Poemas ridículos de amor sem medo de serem ridículos
“e viveria assim/ todos os dias até o fim,/ faça chuva ou carnaval,/ ao sol ou a sós,/ sob o som da tua voz.”
Amorcalipse (Penalux, 2016), do escritor Múcio Góes, é um livro modernoso, com belíssimas ilustrações de Juca Oliveira. Fala de amor, e claro, da sua finitude, como sugere o título. Se “Todas as cartas de amor são ridículas” (Fernando Pessoa), o que dizer dos poemas de amor? A mesma coisa!
Composto de poemas breves, Amorcalipse não teme ser derramado, apaixonado, terno; sendo, ao mesmo tempo, literariamente muito despojado, sem aqueles adornos vocabulares ou estéticos que muitas vezes são encontrados em poemas de amor. Então, são um pouco menos ridículos – o autor tem esse mérito.
“a minha pátria/ é minha língua/ na tua”. Eis a sensibilidade e a impermanência no poeta como enunciador. Os poemas não têm título, com exceção de “refrão para um samba triste”, “poema florido para um amor primaveril” e “um breve blues para Maíra Garcia”. A leveza advinda dos poemas em caixa baixa, assim, sem serem nomeados, torna o livro uma leitura fluente, uma experiência dessa leveza para quem lê (“nós dois/ dois nós”). Em geral, os poemas são curtos, e as ilustrações e a arte, muito eficientes para contribuir nessa construção enxuta de sentido.
De qualquer maneira, vale a pena destacar um poema que se distingue dos demais:
“eu não te amo apenas porque a tua boca me deixa
fora do chão aqui ali tipo cabo Canaveral eu não te
amo apenas porque tens uma gruta que se encharca
ao toque de minha voz ao teu ouvido eu não te amo
apenas porque teus mamilos me avisam onde mora o
teu arrepio nem porque no teu gozo entra riso e
choro nem por tuas coxas teus pelinhos dourados
tuas mãos teus pezinhos delicados os olhos teus
minha fonte fidedigna da existência de deus eu não
te amo, apenas porque não sei porque te amo mais.”

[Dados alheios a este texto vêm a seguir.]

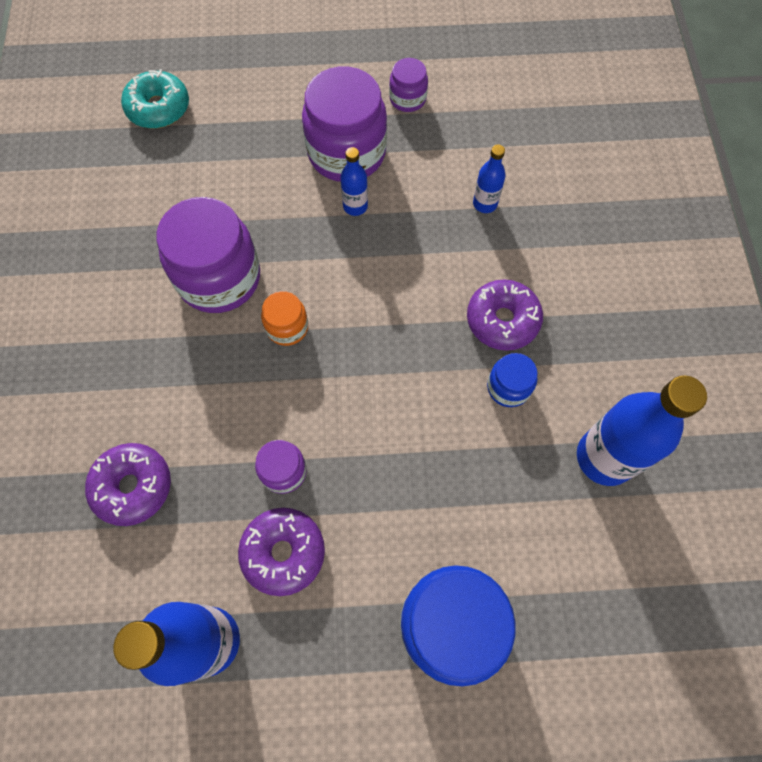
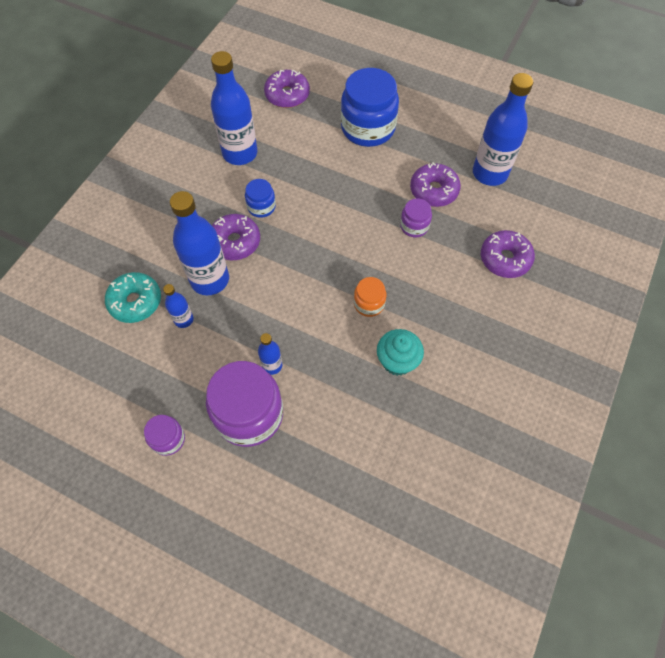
camera: 150 degrees left, 5 degrees down
(159, 108) = (377, 551): turquoise donut -> turquoise donut (135, 302)
(219, 278) = (397, 361): purple jar -> turquoise cupcake
(494, 259) = (210, 279): none -> blue bottle
(626, 620) = (287, 95): none -> purple donut

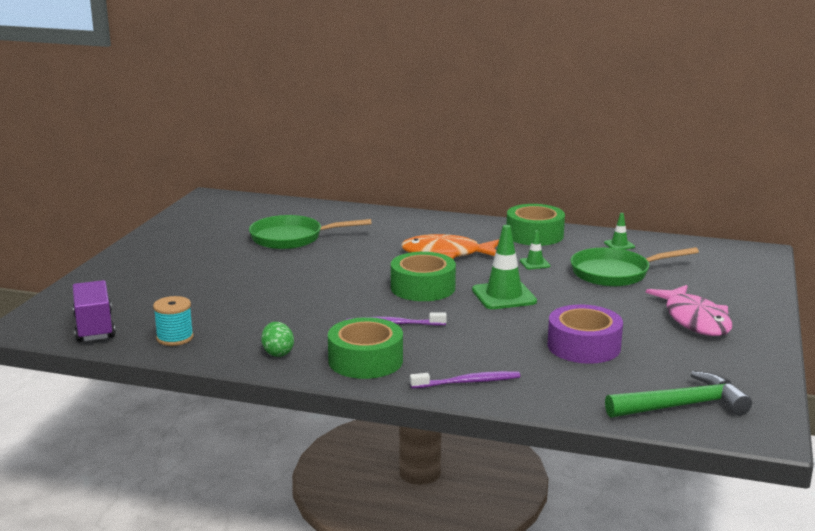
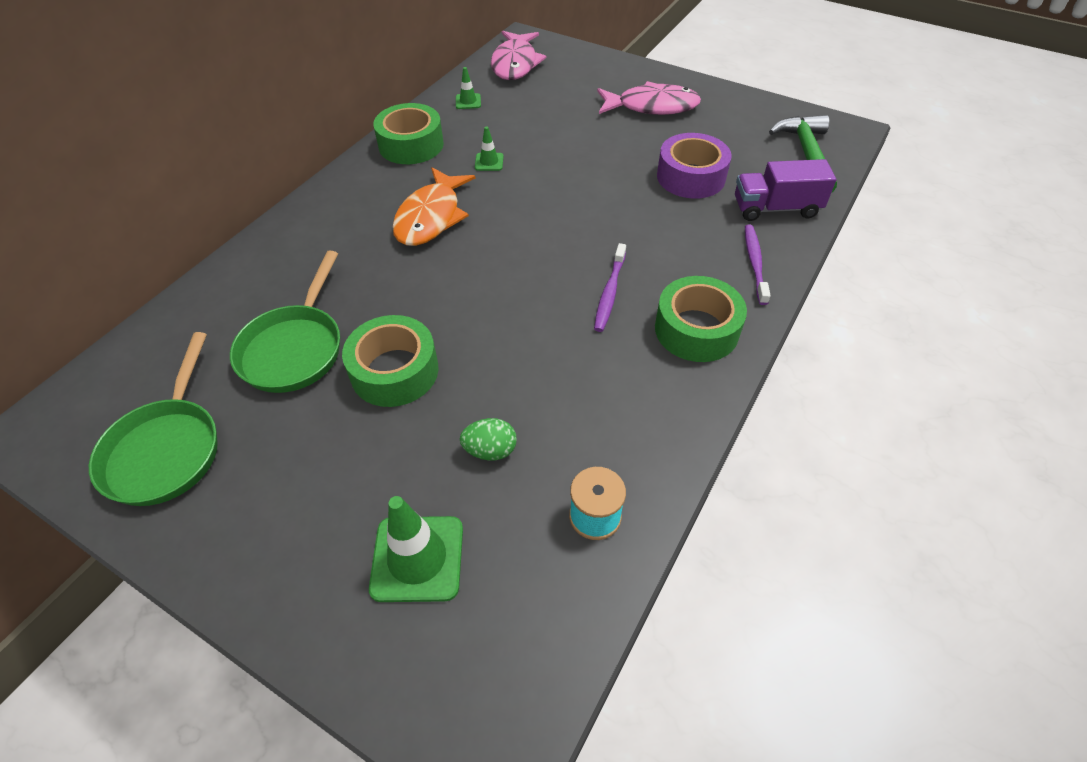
camera: 75 degrees left, 30 degrees up
(94, 327) = (529, 630): purple truck -> purple truck (776, 208)
(278, 353) = (663, 405): green egg -> green egg (490, 450)
(423, 288) = (519, 253): green tape -> green tape (394, 371)
(504, 296) = (563, 199): green traffic cone -> green traffic cone (417, 558)
(615, 273) = (536, 121): green pan -> green pan (166, 449)
(706, 254) = (515, 64): none -> pink fish

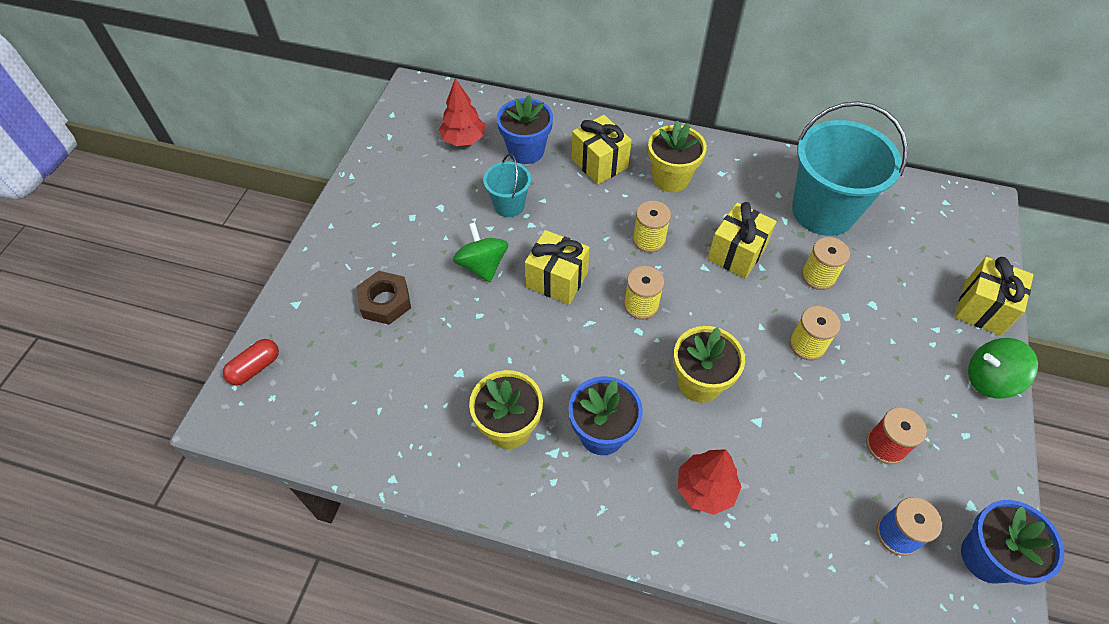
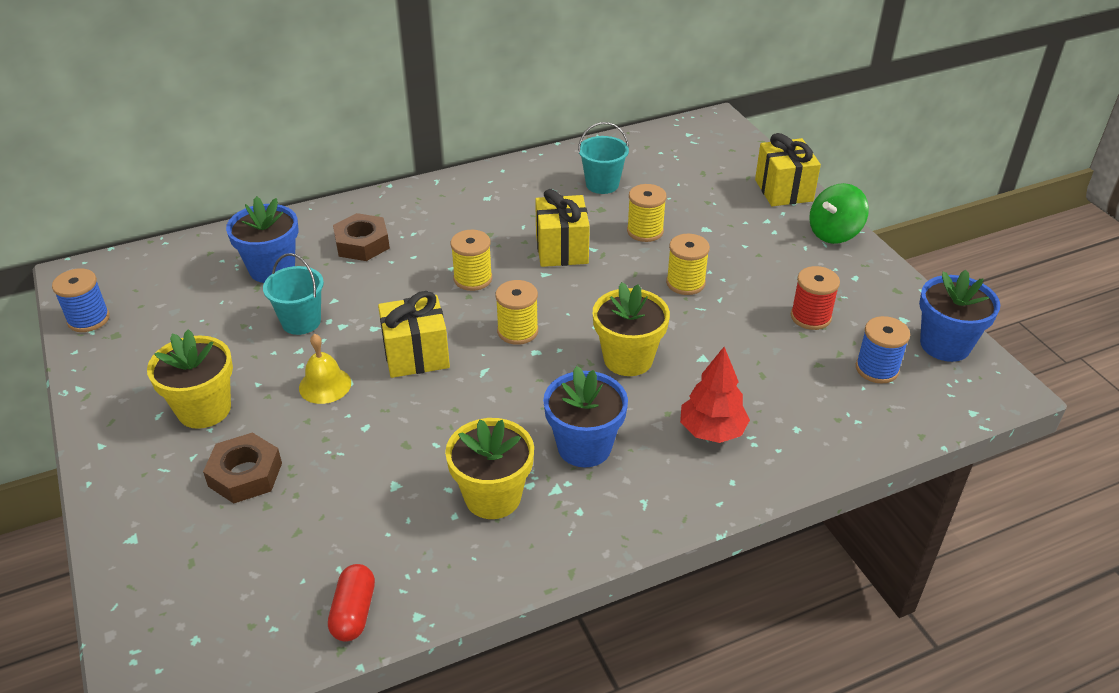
camera: 40 degrees left, 15 degrees down
(255, 368) = (142, 626): red capsule -> red capsule (354, 612)
(394, 127) = (88, 319): none -> blue spool
(463, 140) = (189, 292): red tree -> none
(482, 265) = (325, 385): green spinning top -> yellow bell
(599, 163) = (362, 244): yellow gift -> brown nut
(671, 178) = (444, 223): yellow flower pot -> yellow flower pot (204, 409)
(823, 211) = (602, 184): turquoise bucket -> turquoise bucket, size x0.50

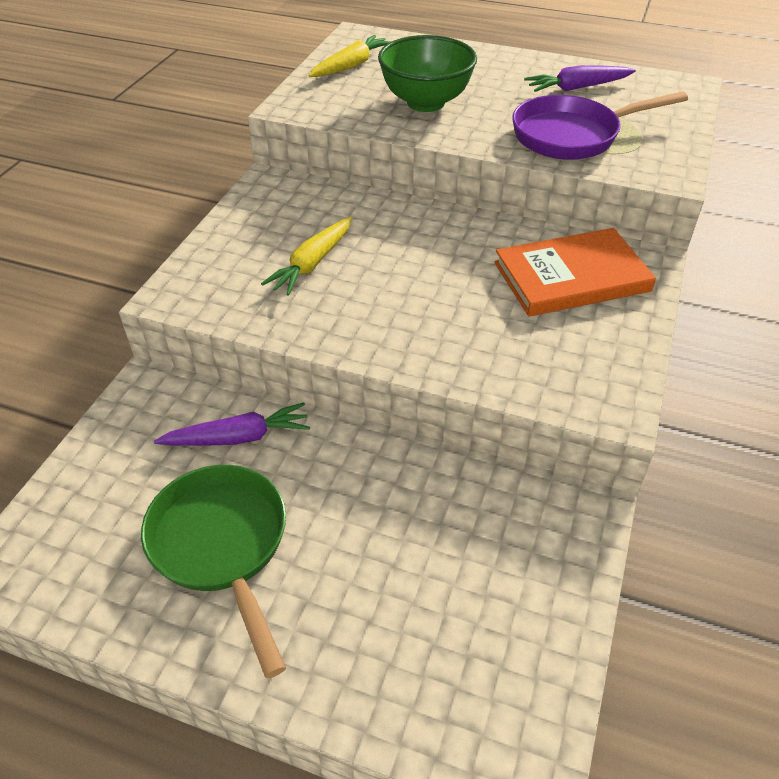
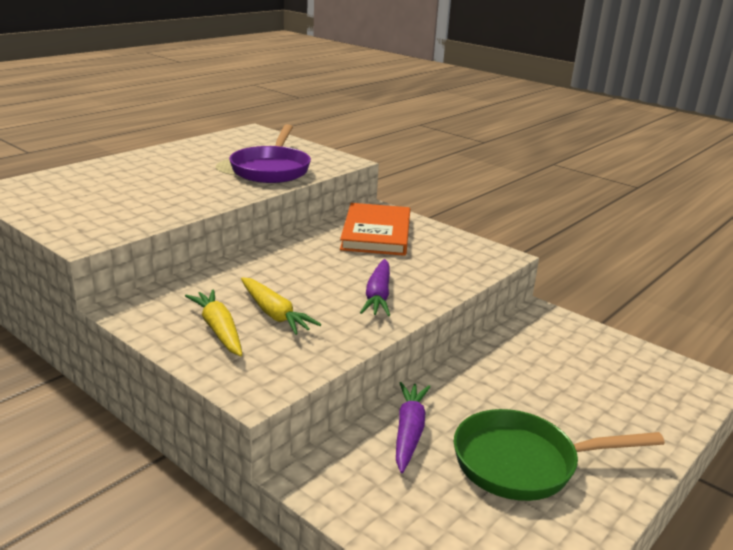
camera: 70 degrees left, 20 degrees down
(351, 66) = (52, 203): yellow carrot -> yellow carrot (219, 330)
(425, 102) = (162, 194): green bowl -> none
(577, 88) = (213, 152): purple carrot -> purple carrot (378, 296)

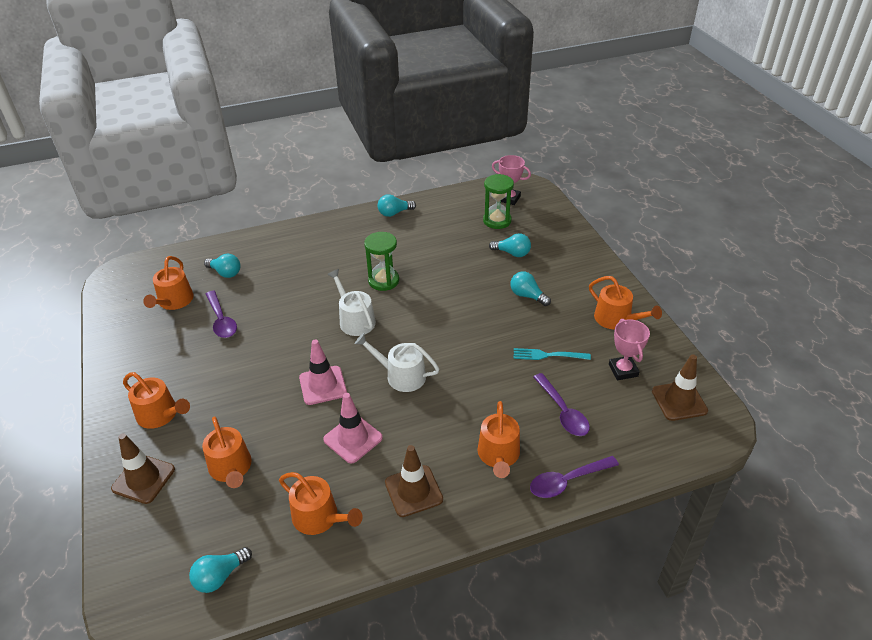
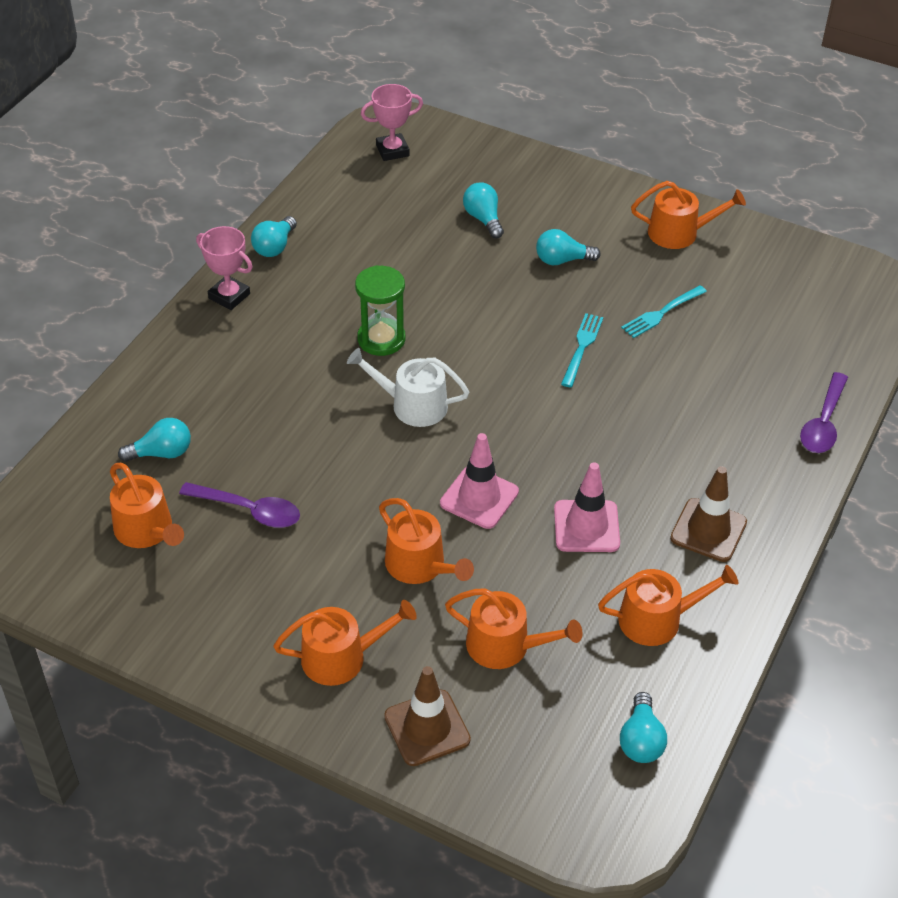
camera: 45 degrees left, 5 degrees up
(401, 376) = (547, 431): white watering can -> none
(477, 345) = (582, 347): none -> turquoise fork
(497, 221) = (414, 187): green hourglass -> none
(498, 455) = (739, 442): orange watering can -> orange watering can (420, 565)
(512, 253) = (483, 219): turquoise light bulb -> turquoise light bulb turned 90 degrees counterclockwise
(563, 412) = (743, 361): purple spoon -> none
(623, 370) = (746, 284): pink trophy -> pink trophy (229, 296)
(679, 401) = (826, 283): brown traffic cone -> none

Trata-se de um poema, para além do amor, erótico explicitamente, enquanto outros textos do livro têm apenas uma pincelada de erotismo (“não temo/ não cismo/ quando passeio pela/ tua boca/ meu adorável/ abismo”). É isso o que o faz mais forte, além das características literárias: enjambements elegantes, fixação nas pequenezas (“pezinhos”, “pelinhos”), transcendência (“existência de deus”) e fluidez poética. Amorcalipse também trata de perdas, saudades, como num poema que diz “saudade/ de Brasília […]” e no seguinte:
“hoje
eu tive um sonho
um sonho triste
que de repente
ficou alegre
o sol dizendo lá no leste
que existe
era uma vez
um sonho triste
quando apareceste
e me
sorriste”
Em “poema florido para um amor primaveril” temos aliterações em “v”: (“virias vera/ disseram-nos/ depois do inverno/ vereis vós/ virás em vestes […]. Quanto às rimas, elas aparecem a mancheias, sendo rimas de uma simplicidade que quase chega ao comum. Parece ser o ponto fraco do livro em alguns momentos (rimas entre “acabar”, “beijar” e “ar”, por exemplo, num poema que, no seu todo, é bastante expressivo).
Amorcalipse é recomendado para quem ama, já amou ou vai amar. Para serem completamente ridículos, os poemas de amor têm de ser sentidos pelo leitor que, já avisado, ainda assim pode se surpreender com essa obra.